Я оперировал. Душно было. Желтуха. В протоках полно камней. Мобилизовал двенадцатиперстную кишку, вскрыл ее. Новый инструмент пробовал. Провел буж, вытянулась конусом в просвет кишки ампула протока. Не глядя прошил нитки сквозь стенки, сквозь щель инструмента, рассек, опять вытянул, нитки рассек, связал — и все. Легко, не думая, не умея даже, можно. А раньше без этого инструмента трудно было. Разглядеть обе стенки надо, да исхитриться подхватить их иглой, да не получалось, кровь заливала, нервы, эмоции, а это раз — и все. Теперь легко, конечно. Наступает в медицине техницизм. И победит. Все верно, потому неотвратимо и неизбежно. Но и не надо торопить. Пусть подольше, помедленнее наступает, чтоб лучше приготовились. А то ведь жалко умений своих. Надо психологически подготовиться. Рост цивилизации, болезней и операций неизбежно к этому ведет. А если неизбежно, лучше не торопить, а придержать, чтобы все были на уровне, тогда гармонично это новое войдет, без борьбы. Этот инструмент как космическое достижение! Сразу начинают понимать, что нас мало очень, а вокруг вечность безразмерная. Надо начать понимать. И буж этот тоже. То кто-то может сделать, а то всякий. Было искусство, а стало техникой. Были единицы, личности, а то все. И впрямь любого заменить можно, не будет незаменимых. Был хирург, а теперь робот. Дудки — робот! Все равно победа техницизма неизбежна. Еще неизвестно без психологической подготовки, что лучше окажется: проходимцы-догматики в операционных или бездушные роботы. Когда подготовимся… Кому я буду нужен — теперь это всякий сделать может. И Акела не промахнется. И зашиваю уже за всеми этими рассуждениями! «А мне говорят, что и без меня живот зашьют, что лучше б мне к телефону. Лучше! Отмерили лучшее да худшее. И что было торопиться — он уже умер. Вот тебе и роботы, машины, техника — исследовали, исследовали, а никто не понял, никто не подготовился. А может, хорошо, что не готовы мы к этому никогда.
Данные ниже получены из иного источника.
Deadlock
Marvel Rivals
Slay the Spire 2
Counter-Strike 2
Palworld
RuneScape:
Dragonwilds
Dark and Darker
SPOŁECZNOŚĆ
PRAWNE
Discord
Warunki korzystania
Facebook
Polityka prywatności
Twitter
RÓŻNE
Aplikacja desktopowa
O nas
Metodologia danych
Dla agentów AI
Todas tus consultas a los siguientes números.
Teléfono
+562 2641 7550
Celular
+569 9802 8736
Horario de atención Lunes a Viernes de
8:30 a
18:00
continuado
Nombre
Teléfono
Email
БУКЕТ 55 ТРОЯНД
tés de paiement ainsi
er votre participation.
Зачем мне кардиограмму делать? Дышать ведь трудно. И при инфаркте трудно дышать. Я не знаю, было ли ему тогда трудно дышать, — я инструмент новый апробировал. А он, может, задыхался. А я — техницизм, техницизм. И кислород не нужен. Я вдохну сколько можно, сколько влезет, все равно больше, чем там места есть, не поместится…»
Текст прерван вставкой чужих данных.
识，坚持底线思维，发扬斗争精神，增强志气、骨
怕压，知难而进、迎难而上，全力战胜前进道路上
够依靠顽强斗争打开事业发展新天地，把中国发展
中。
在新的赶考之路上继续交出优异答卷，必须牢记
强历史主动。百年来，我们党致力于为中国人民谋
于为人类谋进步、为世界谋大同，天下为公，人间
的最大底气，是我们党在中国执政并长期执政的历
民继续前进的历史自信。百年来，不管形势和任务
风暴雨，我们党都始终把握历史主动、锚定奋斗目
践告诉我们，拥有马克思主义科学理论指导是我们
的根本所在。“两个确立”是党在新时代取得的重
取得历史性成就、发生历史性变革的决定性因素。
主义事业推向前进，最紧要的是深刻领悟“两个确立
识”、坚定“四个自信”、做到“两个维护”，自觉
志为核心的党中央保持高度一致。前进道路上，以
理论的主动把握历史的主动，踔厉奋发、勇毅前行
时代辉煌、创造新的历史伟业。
Фантастические мысли, идущие где-то рядом с жизнью, перемежающиеся с одышкой, кружились на фоне телесной патологии, кружились миражами внутри… Борис Дмитриевич наконец отключился, загрузился. И не поймут, в сознании ли он, заснул ли… Вроде вид у него сейчас спокойный.
Начали лечить инфаркт.
Тамара решила позвонить домой заведующему..
— Саша, по-моему, они твоего Бориса лечат неправильно… Конечно, можно и так, но мне кажется, есть более эффективные меры… Это не инфаркт, Саша… У него цианоз — лицо синее, почти черное, как чугун. До того, как меня вытурили, у него давление поднялось, теперь падает, говорят. Явная дыхательная недостаточность. Только. Никакого инфаркта. По-моему, гипс слишком давит. Надо повязку рассечь, и станет легче… Ведь можно рассечь, он сразу задышит… Да я не учу… Ты согласен? Чего ж тогда ругаться?.. Ты уж прости, что позвонила. Но этот доктор может, Саш, и сандалии откинуть на ерунде… Зачем? Не приезжай. Позвони… Смотри, но, по-моему, достаточно звонка… Все, молчу, молчу. Вы правы, конечно.
Борис Дмитриевич то засыпал, то вновь просыпался. И каждый раз при этом в голове начинало вальсировать. А ближе к ночи проснулся — никакого вальса. Только дышать трудно. Трудно.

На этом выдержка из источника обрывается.